--- Input data Enclosed Below ---
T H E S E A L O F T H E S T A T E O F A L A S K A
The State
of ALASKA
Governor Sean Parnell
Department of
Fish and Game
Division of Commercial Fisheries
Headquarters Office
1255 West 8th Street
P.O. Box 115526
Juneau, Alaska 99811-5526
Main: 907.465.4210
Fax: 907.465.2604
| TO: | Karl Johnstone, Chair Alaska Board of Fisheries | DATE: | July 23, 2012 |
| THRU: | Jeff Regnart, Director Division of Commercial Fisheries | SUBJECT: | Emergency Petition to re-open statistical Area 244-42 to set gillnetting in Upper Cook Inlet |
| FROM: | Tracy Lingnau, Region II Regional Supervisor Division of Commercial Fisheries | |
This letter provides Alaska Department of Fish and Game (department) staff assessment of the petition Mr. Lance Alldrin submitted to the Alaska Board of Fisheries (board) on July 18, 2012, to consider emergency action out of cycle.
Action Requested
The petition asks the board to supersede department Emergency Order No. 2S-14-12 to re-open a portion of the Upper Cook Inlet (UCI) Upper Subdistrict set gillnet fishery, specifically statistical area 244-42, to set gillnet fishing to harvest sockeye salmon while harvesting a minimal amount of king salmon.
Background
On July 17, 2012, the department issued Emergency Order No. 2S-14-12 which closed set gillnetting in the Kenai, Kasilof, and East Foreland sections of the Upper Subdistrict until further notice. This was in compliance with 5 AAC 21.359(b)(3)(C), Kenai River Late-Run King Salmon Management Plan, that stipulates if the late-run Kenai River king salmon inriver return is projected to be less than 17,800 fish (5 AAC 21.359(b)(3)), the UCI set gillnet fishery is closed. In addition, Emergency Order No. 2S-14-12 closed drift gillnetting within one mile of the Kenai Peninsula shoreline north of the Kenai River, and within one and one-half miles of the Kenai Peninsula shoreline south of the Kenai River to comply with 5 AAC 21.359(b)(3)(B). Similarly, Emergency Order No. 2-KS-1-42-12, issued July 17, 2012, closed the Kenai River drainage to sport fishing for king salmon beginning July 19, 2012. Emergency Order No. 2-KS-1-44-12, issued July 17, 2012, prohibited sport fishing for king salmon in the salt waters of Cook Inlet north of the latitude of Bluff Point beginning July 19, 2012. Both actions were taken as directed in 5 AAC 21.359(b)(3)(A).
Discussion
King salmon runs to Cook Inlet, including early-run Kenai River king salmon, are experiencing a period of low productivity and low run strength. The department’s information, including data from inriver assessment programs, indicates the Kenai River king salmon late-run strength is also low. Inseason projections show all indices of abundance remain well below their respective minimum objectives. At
--- End of Enclosed Input data ---
Task goal
Within the records above, find every line holding the word "Commercial" and give the total as a bare number.

Task result
3